Gründe für den gescheiterten Versuch

Die Gründe für die Schließung des am Ende mit lediglich knapp vier Millionen Euro ausgestatteten Fonds waren vielschichtig. Zum einen wurde der Fonds nicht in der relevanten Zielgruppe in Deutschland aktiv beworben, des Weiteren waren die Aktienmärkte nach dem 11. September 2001 einer deutlichen Kurskorrektur unterworfen und schließlich war in der GCC-Region, wo der Fonds durchaus beworben wurde, zum damaligen Zeitpunkt nicht die Equi-ty-, sondern die Real Estate Story das vorherrschende Anlagethema.

Interessanterweise hat der Dow Jones Islamic Market Index, der bereits seit 1999 besteht, gezeigt, dass seine Anlagekriterien die Anleger, unabhängig von ihrer religiösen Zugehörigkeit sehr wohl von extremen Wertberichtigungen zu schützen vermag, als er zum Beispiel Unternehmen wie Worldcom, Enron oder Tyco aus dem Index nahm, da sie die Knock-out-Kriterien des Financial Ratios Screening durchbrochen hatten.

Jüngstes Beispiel für die Sinnhaftigkeit eines islamisch basierten Investmentansatzes vor dem Hintergrund der allgemeinen Subprime-Krise ist der Dow Jones (DJ) Arab 50 Titans, der seit Anfang 2008 zu den besten regionalen Indizes zählt. Seit dem 1. Januar ist eine Rendite von 7,1 Prozent zu verzeichnen. Betrachtet man die letzten 52 Wochen, konnte der Index um gut 40 Prozent zulegen (Stand Ende April 2008). Damit lässt er den DJ Euro Stoxx 50, den DJ Global 50 und den DJ Asia 50 deutlich hinter sich.
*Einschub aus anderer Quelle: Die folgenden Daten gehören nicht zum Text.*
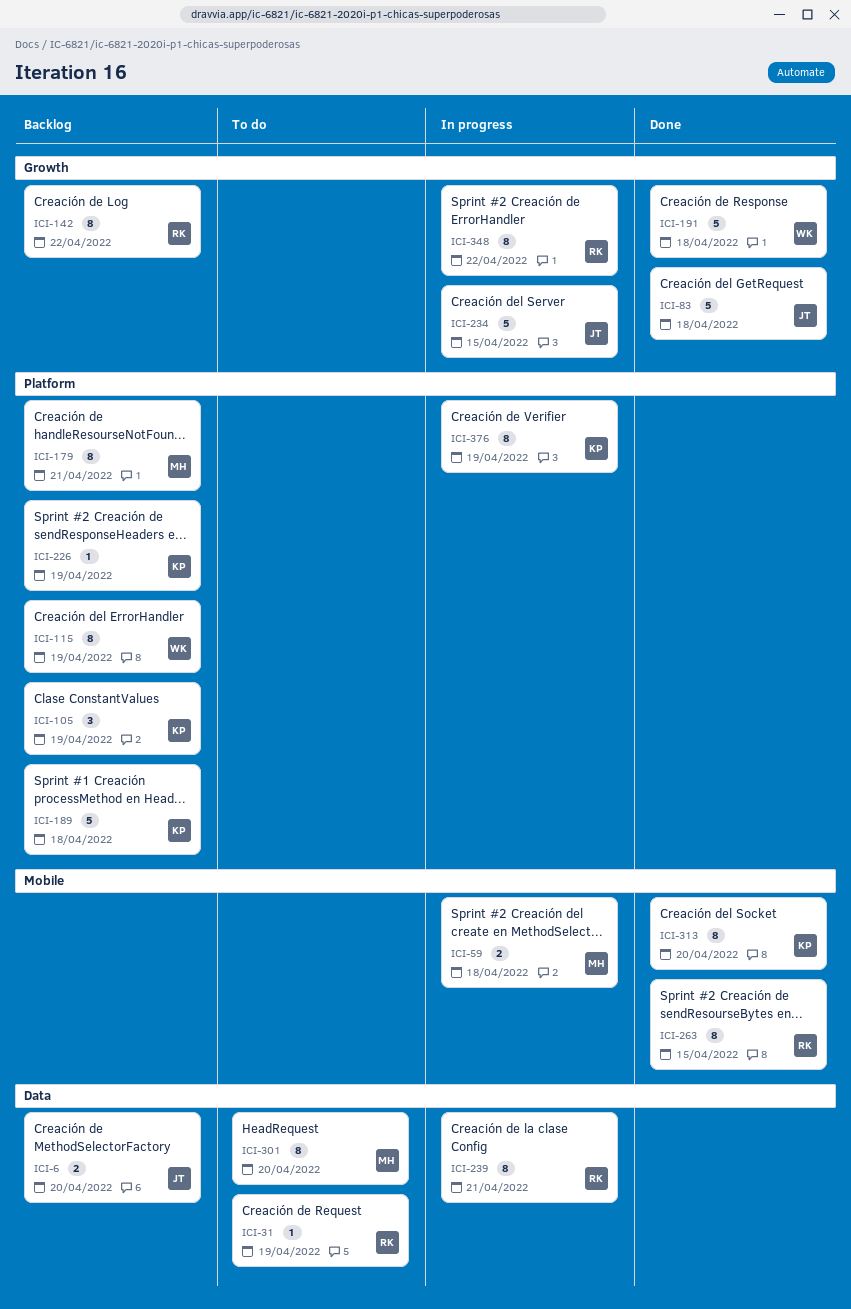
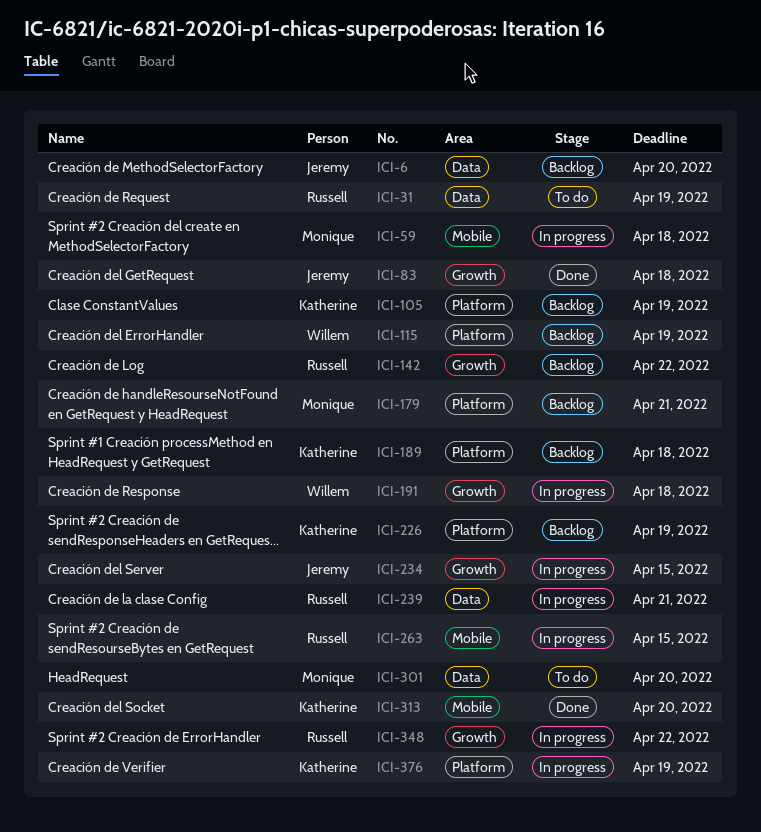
ICI-191, status: Done -> In progress
ICI-263, status: Done -> In progress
Ethische Anlagegrundsätze ein globales Thema

Was jetzt im ersten Schritt in Deutschland erforderlich ist, sind daher keine kurzfristigen Marketingstrategien, sondern zielgruppenspezifische Konzepte, die darauf setzen, auf fundierter Grundlage geeignete, islamisch konforme Konzepte (Fonds, Vorsorge und Hausfinanzierung) zu entwickeln oder diese, da schon vorhanden im Rahmen eines Labeling für den deutschen Markt bereitzustellen, wobei diese dann über speziell geschulte Mitarbeiter am Point of Sale offeriert werden.

Diese Vorgehensweise erfordert jedoch die Bereitschaft, im Rahmen des Market-Entry-Prozesses zu investieren und das Verständnis für die religiösen Vorschriften, die im Islamic Business beachtet werden müssen. Die Etablierung eigener Shariah Supervisory Boards ist dabei nicht zwingend unter Kostenaspekten erforderlich.
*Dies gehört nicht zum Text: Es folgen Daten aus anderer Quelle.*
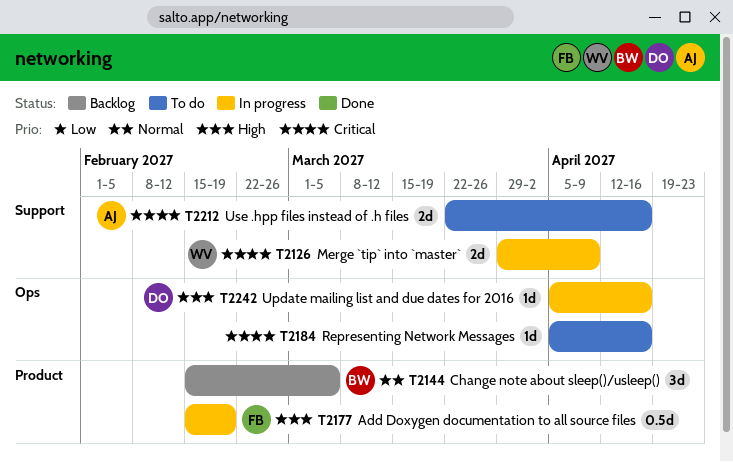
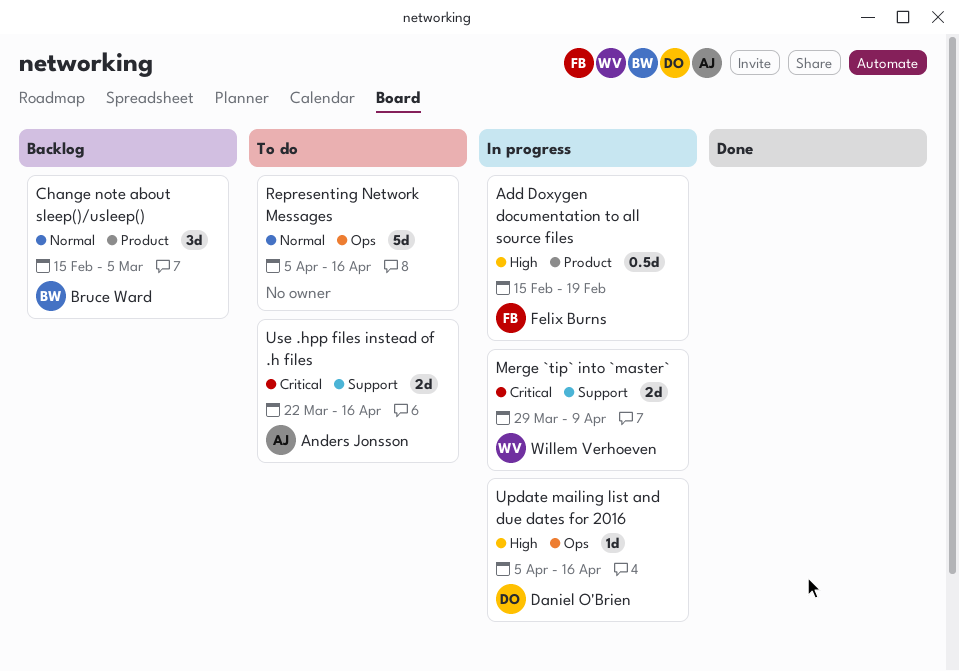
Representing Network Messages, priority: Critical -> Normal
Representing Network Messages, estimate: 1d -> 5d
Aufgrund der Erfahrungen in Indonesien oder Malaysia kann davon ausgegangen werden, dass sharia-konforme Investments nicht nur für Muslime, sondern auch für andere Zielgruppen von Interesse sind, denn die Umsetzung ethischer Anlagegrundsätze erfreut sich zunehmend einer größeren Nachfrage.